Eliminating food waste is the next frontier in saving the planet

In the race to reach carbon neutrality, many businesses are looking for various ways to cut emissions, whether through limiting high-carbon transit, becoming more energy efficient at home, or reducing our consumption of meat.

But there are some things that individual consumers can do that don’t require massive lifestyle changes, making them more likely options for regular folks who want to help the planet but don’t want to give up their holiday travel schedule.

One such method is reducing food waste. It’s no small problem: According to Feeding America, in the U.S. alone, around 40% of the food supply is wasted, which comes out to around 119 billion pounds of food, or around 140 billion wasted meals, every year. That’s as much CO2 emissions as 212 million cars, according to the Environmental Defense Fund. Another way to think of the 40% figure is to understand that it works out to around 119 billion pounds of food, or around 140 billion wasted meals every year.

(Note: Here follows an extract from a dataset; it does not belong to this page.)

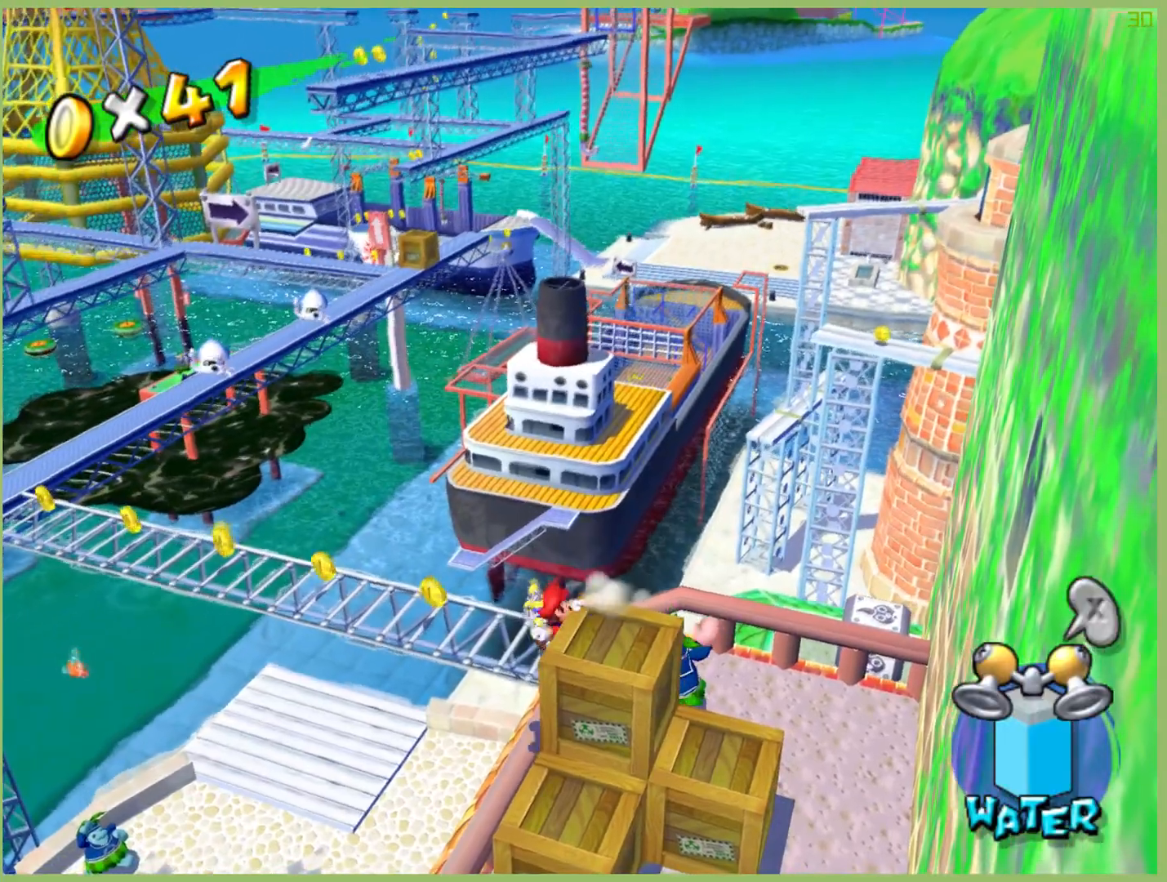
{"dt_ms": 500, "buttons": [], "left_stick": "center", "right_stick": "center", "events": [[267, "left_stick", "center"]]}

But there are a few startups working on the food waste problem, including Fridgely and Mill. Fridgely, an app built as a hobby by an enterprising engineer, shows that tech can make it easier to avoid food waste, so long as you can get users to stick around. Mill, in contrast, has a neat system to help collect wasted food and convert it into food grounds that can be recycled into the food creation system of a nation. Mill is starting with chicken feed as its final product, for reference.